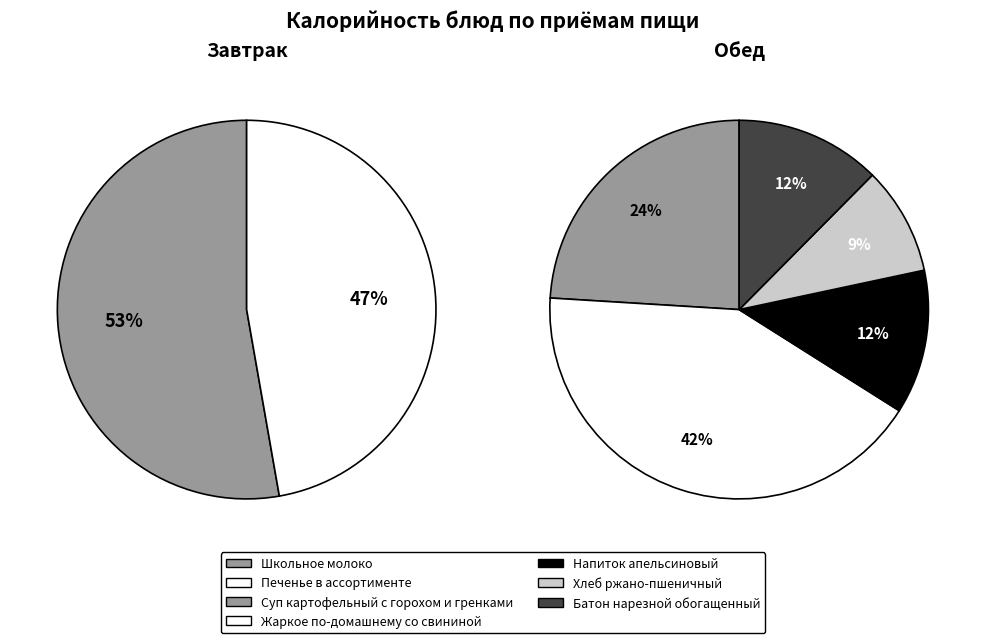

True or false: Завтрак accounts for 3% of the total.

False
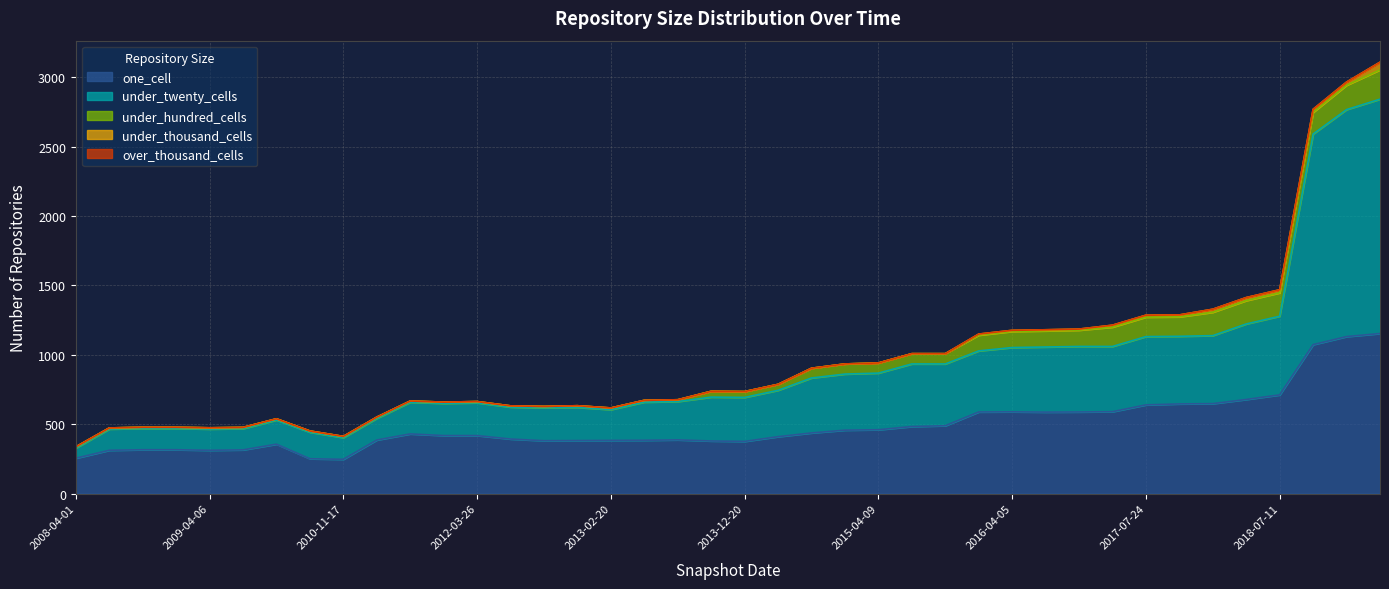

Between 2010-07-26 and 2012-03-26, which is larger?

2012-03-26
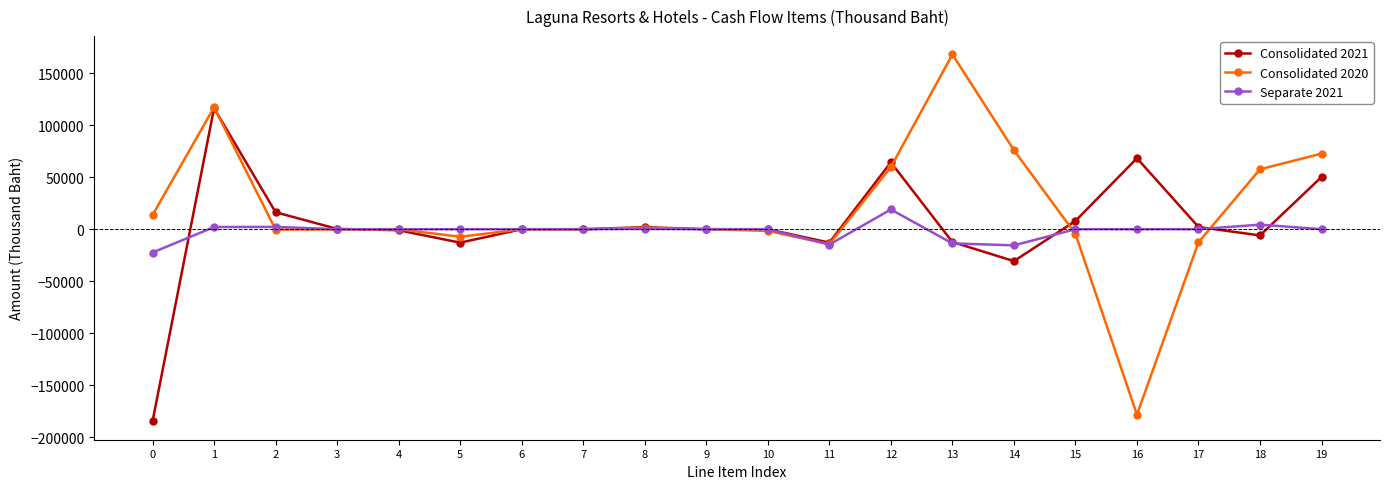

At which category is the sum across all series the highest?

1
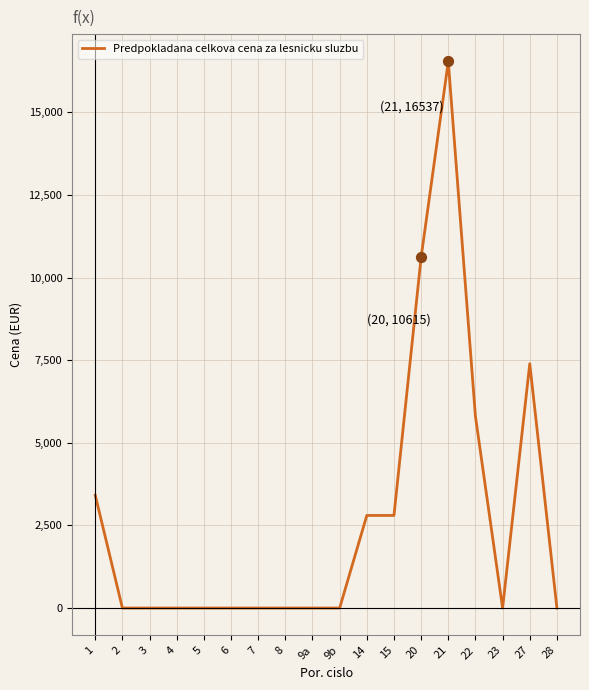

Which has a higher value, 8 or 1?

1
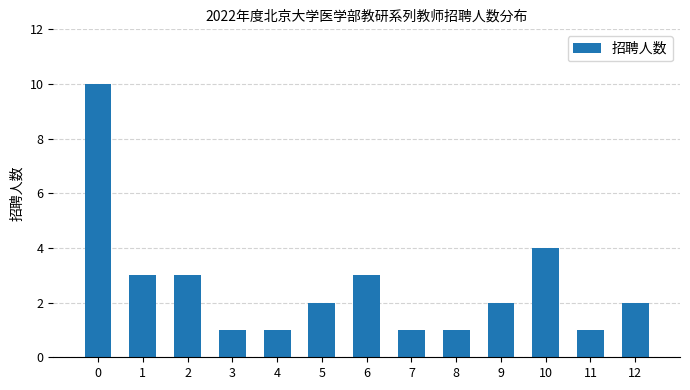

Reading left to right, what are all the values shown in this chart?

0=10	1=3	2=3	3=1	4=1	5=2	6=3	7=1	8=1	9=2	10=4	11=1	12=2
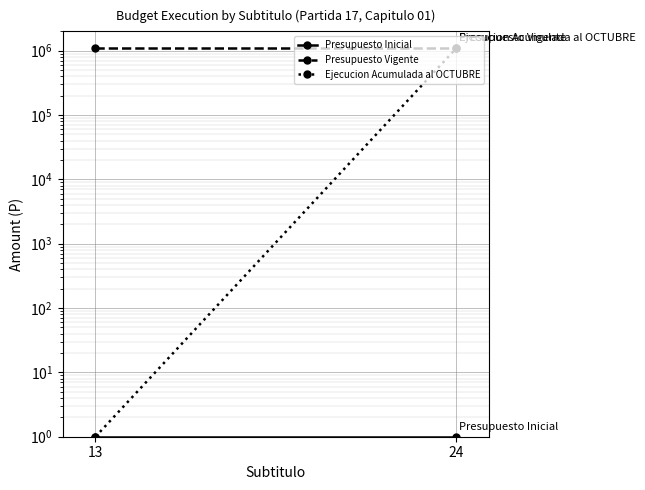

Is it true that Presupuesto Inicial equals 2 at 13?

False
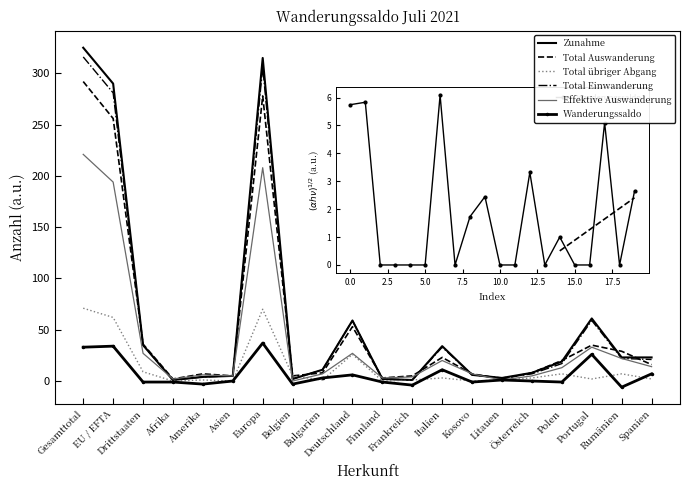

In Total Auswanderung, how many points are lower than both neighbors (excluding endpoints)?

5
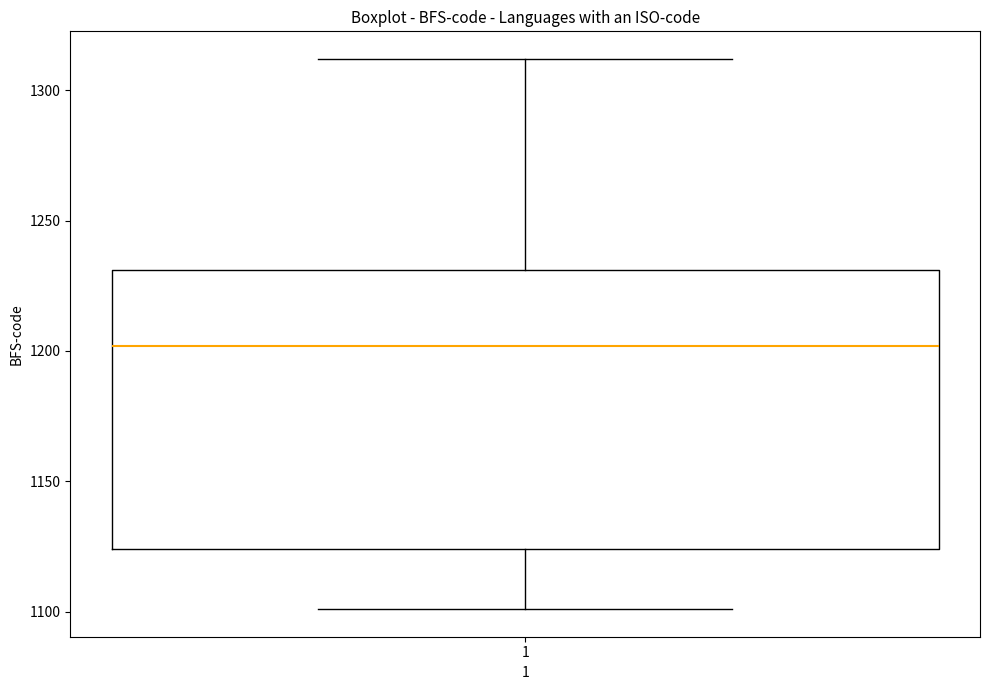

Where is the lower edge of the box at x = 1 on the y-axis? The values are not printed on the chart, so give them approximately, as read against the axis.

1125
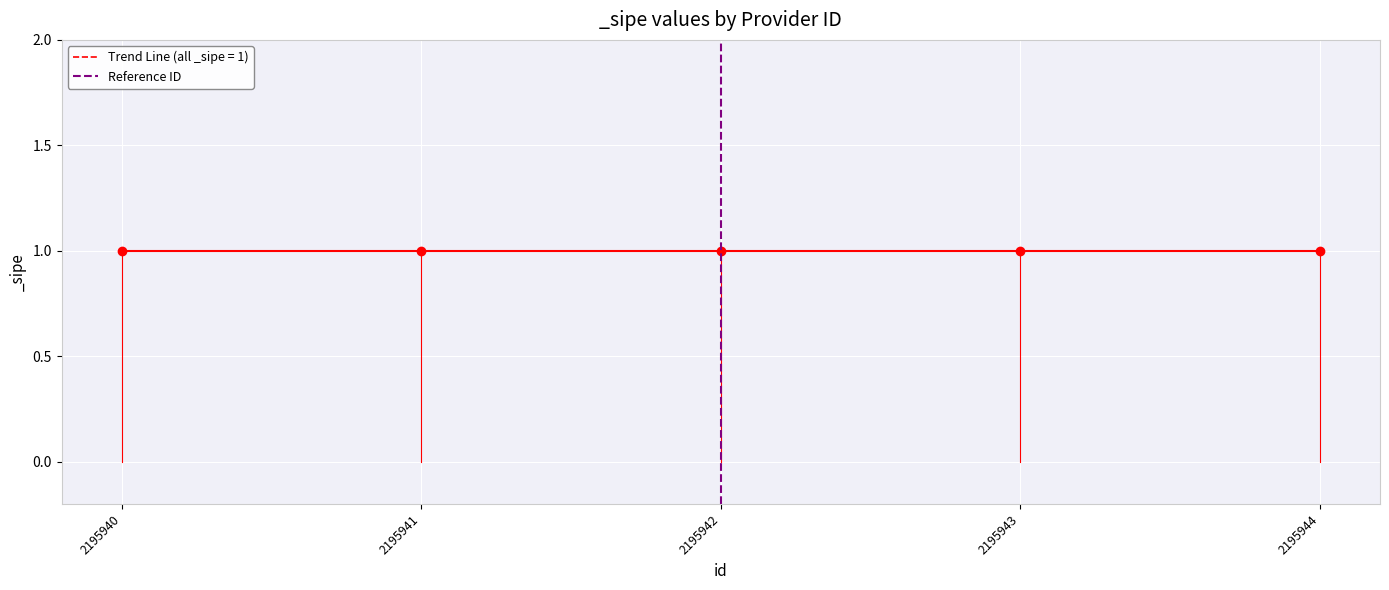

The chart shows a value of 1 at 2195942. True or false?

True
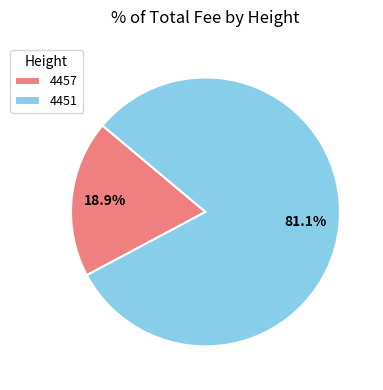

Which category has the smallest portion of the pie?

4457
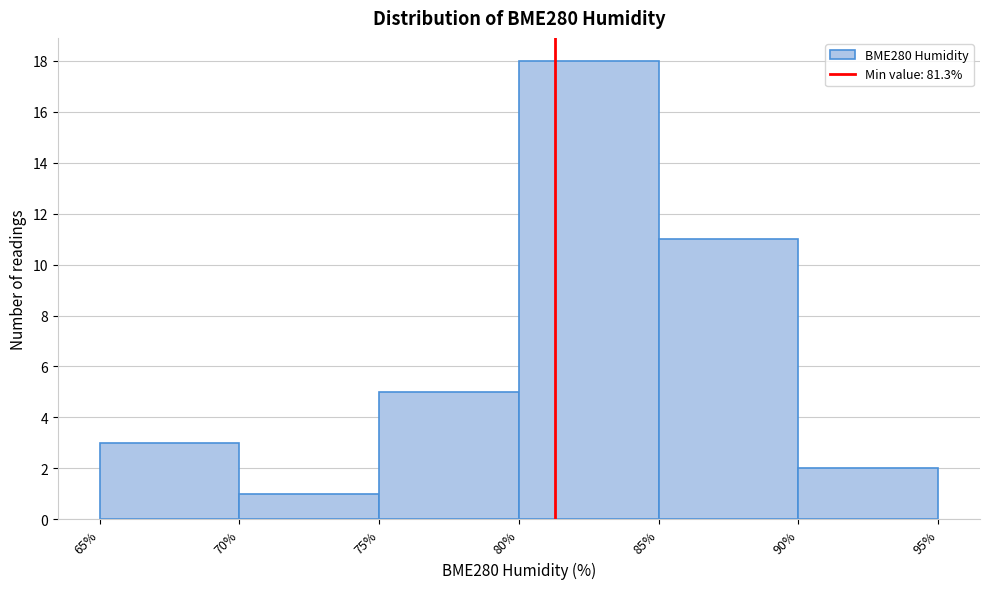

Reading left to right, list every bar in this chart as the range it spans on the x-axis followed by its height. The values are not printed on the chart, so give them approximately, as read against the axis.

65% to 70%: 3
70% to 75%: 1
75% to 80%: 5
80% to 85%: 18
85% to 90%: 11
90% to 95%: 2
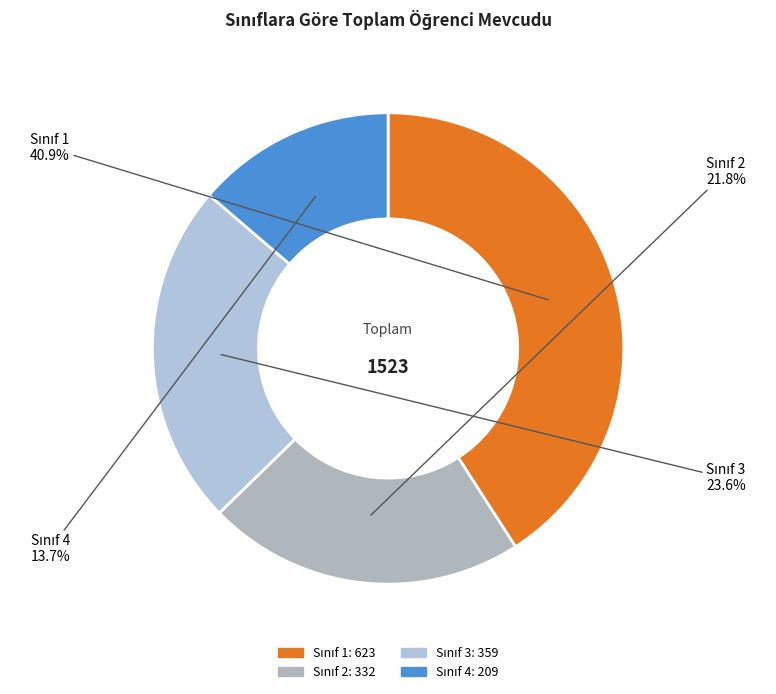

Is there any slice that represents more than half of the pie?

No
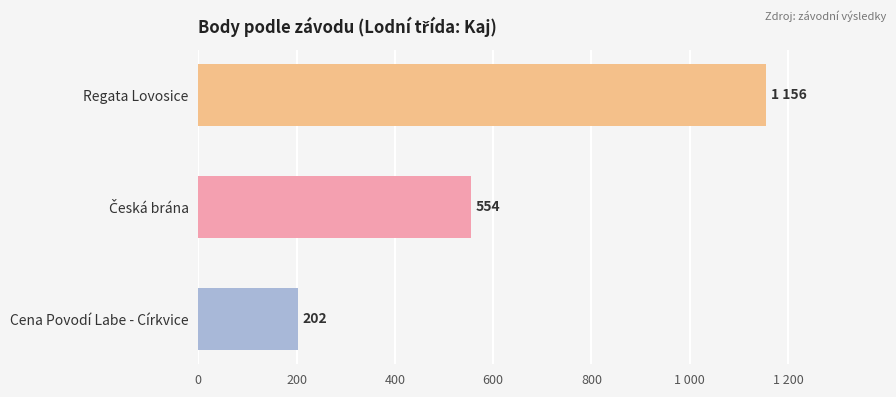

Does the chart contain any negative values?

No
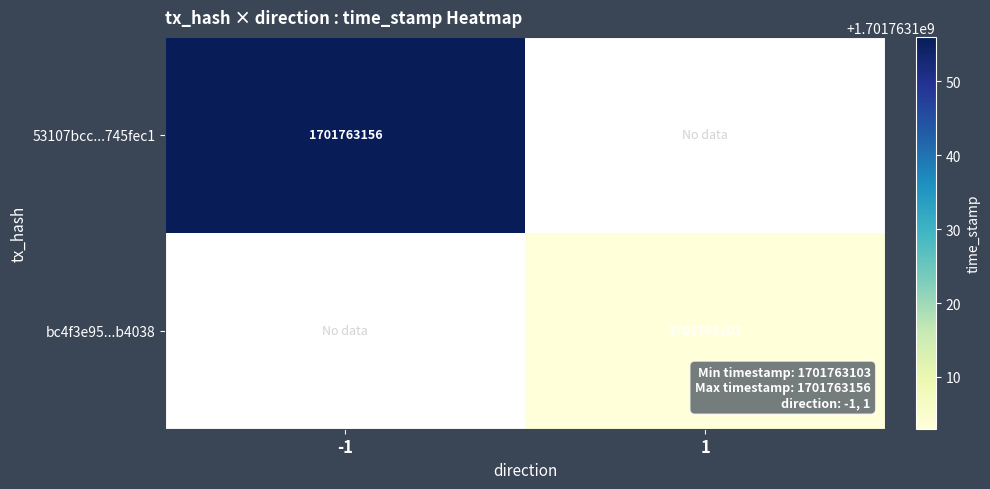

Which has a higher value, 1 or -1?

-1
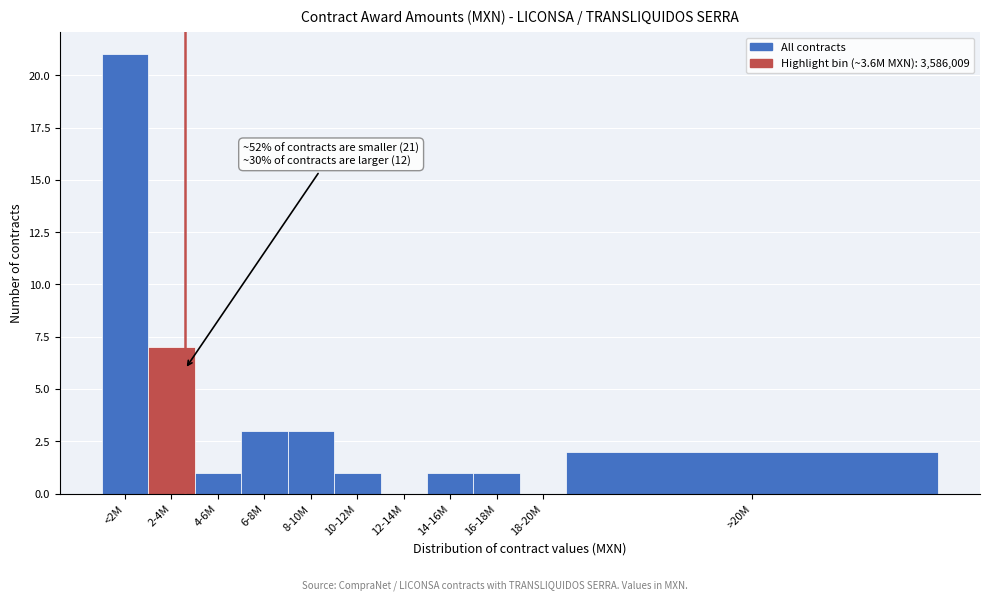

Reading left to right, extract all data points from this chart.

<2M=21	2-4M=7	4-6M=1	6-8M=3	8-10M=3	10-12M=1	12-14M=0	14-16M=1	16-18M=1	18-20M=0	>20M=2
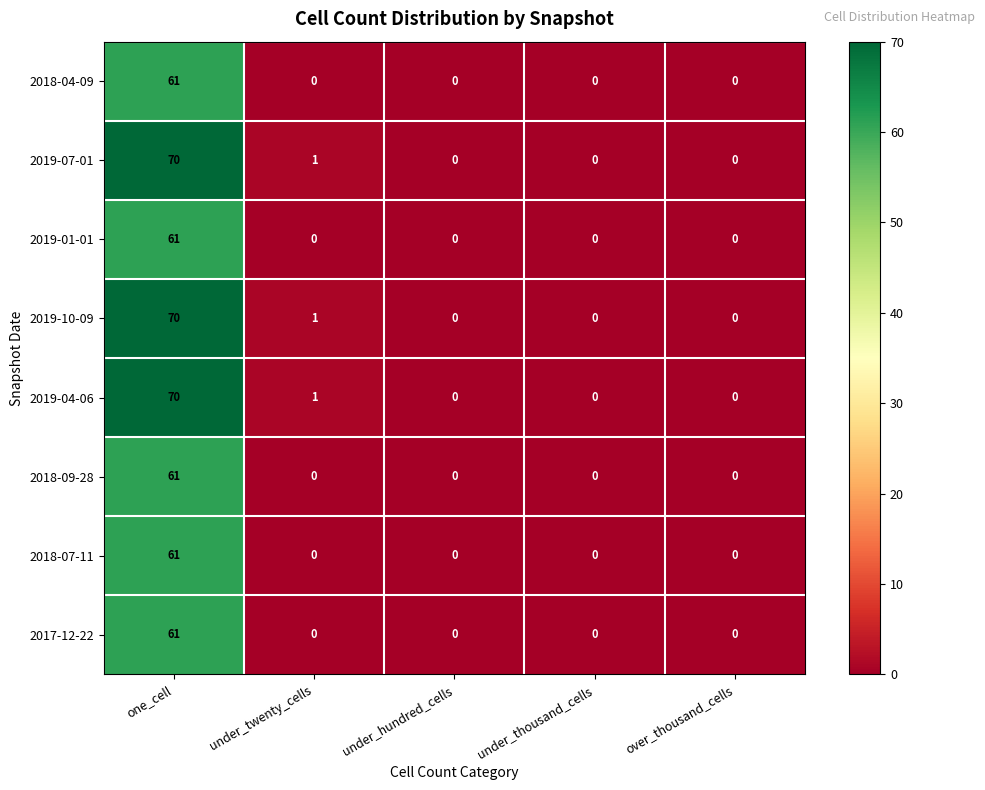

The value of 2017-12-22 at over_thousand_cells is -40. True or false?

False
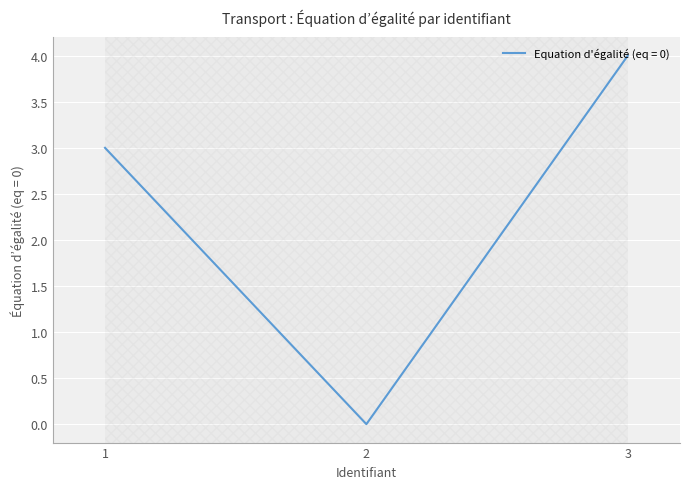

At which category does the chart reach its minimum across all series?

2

* Problem details: Rewrite all of the material above, switching every "chart" to "graph" and keeping everything else unchanged. Leave out the pictures.

* Answer section:
True or false: Завтрак accounts for 3% of the total.

False

Between 2010-07-26 and 2012-03-26, which is larger?

2012-03-26

At which category is the sum across all series the highest?

1

Which has a higher value, 8 or 1?

1

Reading left to right, what are all the values shown in this graph?

0=10	1=3	2=3	3=1	4=1	5=2	6=3	7=1	8=1	9=2	10=4	11=1	12=2

Is it true that Presupuesto Inicial equals 2 at 13?

False

In Total Auswanderung, how many points are lower than both neighbors (excluding endpoints)?

5

Where is the lower edge of the box at x = 1 on the y-axis? The values are not printed on the graph, so give them approximately, as read against the axis.

1125

The graph shows a value of 1 at 2195942. True or false?

True

Which category has the smallest portion of the pie?

4457

Reading left to right, list every bar in this graph as the range it spans on the x-axis followed by its height. The values are not printed on the graph, so give them approximately, as read against the axis.

65% to 70%: 3
70% to 75%: 1
75% to 80%: 5
80% to 85%: 18
85% to 90%: 11
90% to 95%: 2

Is there any slice that represents more than half of the pie?

No

Does the graph contain any negative values?

No

Which has a higher value, 1 or -1?

-1

Reading left to right, extract all data points from this graph.

<2M=21	2-4M=7	4-6M=1	6-8M=3	8-10M=3	10-12M=1	12-14M=0	14-16M=1	16-18M=1	18-20M=0	>20M=2

The value of 2017-12-22 at over_thousand_cells is -40. True or false?

False

At which category does the graph reach its minimum across all series?

2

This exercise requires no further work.